THE TASK |
Tally the lines in these records that hold the string "textwidth", and reply with the number alone.
==== INFORMATION SHOWN
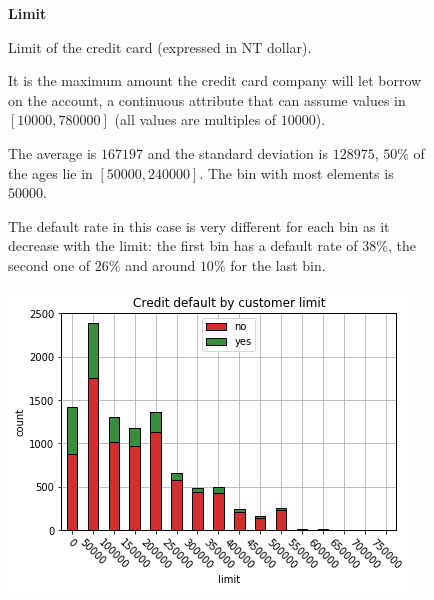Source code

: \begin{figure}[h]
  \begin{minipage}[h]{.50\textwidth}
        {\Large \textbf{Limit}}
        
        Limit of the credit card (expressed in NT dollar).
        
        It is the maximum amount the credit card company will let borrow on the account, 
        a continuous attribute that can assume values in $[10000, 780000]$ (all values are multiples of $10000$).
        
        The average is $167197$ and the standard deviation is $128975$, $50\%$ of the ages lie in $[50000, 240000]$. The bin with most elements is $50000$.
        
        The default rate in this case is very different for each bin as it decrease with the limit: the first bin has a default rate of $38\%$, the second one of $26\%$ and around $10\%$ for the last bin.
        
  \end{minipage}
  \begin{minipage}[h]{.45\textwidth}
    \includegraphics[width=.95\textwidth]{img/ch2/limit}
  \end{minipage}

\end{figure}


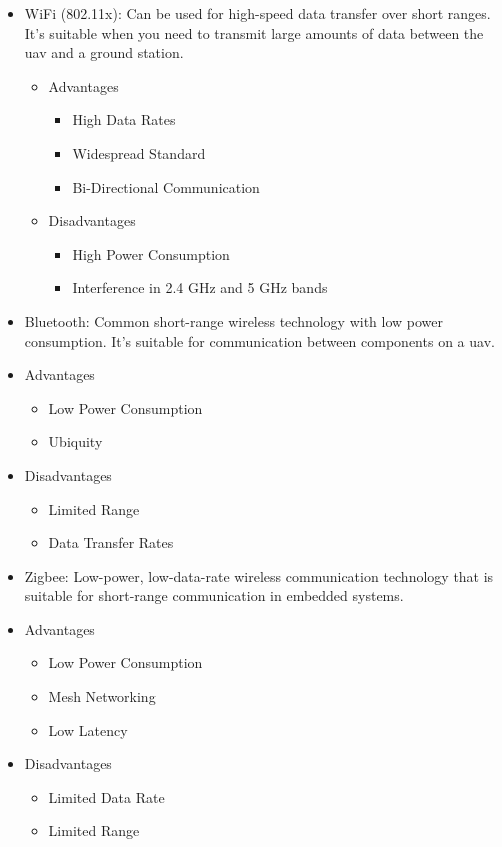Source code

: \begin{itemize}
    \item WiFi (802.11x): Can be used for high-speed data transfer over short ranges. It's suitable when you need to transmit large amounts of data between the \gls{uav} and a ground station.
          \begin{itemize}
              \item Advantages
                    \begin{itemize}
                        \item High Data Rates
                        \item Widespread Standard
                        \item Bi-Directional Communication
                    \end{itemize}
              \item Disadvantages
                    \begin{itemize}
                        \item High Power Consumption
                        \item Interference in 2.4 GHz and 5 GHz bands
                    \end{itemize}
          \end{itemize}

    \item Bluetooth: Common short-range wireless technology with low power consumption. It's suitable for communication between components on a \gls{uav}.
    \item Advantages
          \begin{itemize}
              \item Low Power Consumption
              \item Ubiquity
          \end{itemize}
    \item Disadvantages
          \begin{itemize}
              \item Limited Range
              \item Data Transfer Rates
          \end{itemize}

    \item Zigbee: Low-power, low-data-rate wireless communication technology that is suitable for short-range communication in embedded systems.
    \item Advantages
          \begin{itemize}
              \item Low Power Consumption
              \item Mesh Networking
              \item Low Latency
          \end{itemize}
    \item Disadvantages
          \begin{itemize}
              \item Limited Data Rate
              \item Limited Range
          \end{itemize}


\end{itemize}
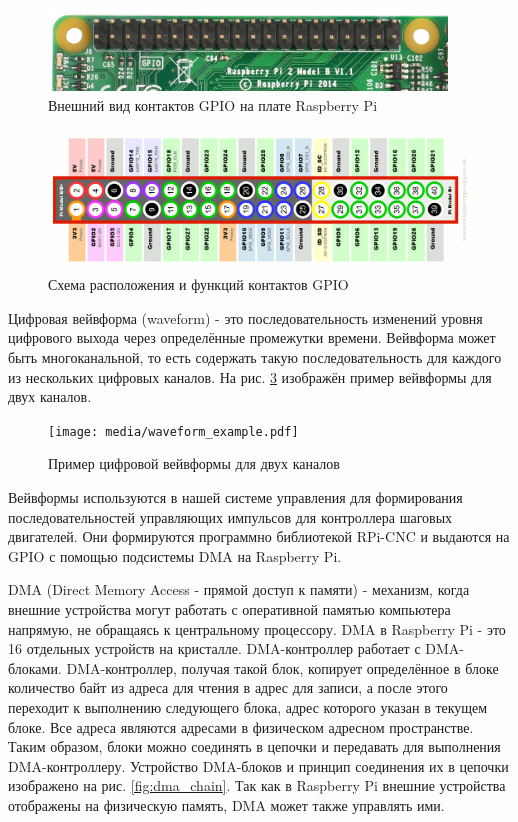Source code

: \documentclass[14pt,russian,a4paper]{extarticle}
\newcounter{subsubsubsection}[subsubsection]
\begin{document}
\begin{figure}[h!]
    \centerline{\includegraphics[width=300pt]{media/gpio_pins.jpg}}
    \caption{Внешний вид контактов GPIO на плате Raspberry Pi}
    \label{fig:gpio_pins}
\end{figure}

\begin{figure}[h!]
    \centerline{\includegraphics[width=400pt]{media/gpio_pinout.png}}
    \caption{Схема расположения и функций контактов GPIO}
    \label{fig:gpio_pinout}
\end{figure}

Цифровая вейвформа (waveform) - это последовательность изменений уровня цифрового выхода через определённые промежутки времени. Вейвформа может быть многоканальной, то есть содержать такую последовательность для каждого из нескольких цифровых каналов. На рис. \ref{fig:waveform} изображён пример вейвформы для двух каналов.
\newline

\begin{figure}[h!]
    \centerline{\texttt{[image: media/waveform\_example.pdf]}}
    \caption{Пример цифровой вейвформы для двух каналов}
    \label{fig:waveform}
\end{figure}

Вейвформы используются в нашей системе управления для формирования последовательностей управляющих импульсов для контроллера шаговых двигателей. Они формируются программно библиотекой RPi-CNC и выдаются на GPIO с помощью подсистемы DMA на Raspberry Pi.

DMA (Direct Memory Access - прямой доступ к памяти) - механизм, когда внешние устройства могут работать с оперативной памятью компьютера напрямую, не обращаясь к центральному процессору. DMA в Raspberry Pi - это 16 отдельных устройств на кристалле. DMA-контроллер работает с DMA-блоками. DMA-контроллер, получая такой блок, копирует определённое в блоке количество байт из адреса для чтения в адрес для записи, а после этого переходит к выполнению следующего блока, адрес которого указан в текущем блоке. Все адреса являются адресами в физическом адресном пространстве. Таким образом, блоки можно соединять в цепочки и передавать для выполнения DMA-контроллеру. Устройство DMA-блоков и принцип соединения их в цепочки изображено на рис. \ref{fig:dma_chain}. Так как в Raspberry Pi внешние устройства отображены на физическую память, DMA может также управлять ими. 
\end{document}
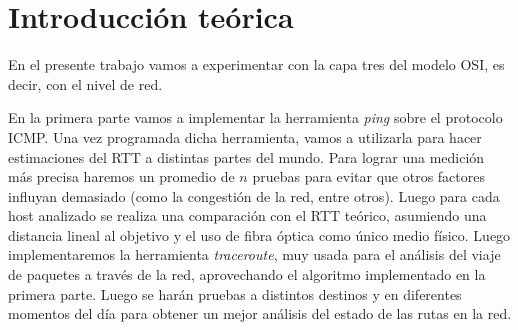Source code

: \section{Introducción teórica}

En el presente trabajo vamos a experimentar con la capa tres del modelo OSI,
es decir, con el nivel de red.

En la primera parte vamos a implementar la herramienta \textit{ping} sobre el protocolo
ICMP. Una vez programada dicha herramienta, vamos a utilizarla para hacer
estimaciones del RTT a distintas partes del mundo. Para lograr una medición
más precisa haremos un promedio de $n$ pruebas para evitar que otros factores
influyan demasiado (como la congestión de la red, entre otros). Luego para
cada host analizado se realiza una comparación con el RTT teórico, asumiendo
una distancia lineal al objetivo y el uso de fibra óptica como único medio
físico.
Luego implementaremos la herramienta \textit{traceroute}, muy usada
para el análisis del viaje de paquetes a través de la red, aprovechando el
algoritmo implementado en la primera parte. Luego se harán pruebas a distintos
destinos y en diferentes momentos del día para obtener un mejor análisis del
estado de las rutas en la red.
========
EXERCISE ANSWER |
3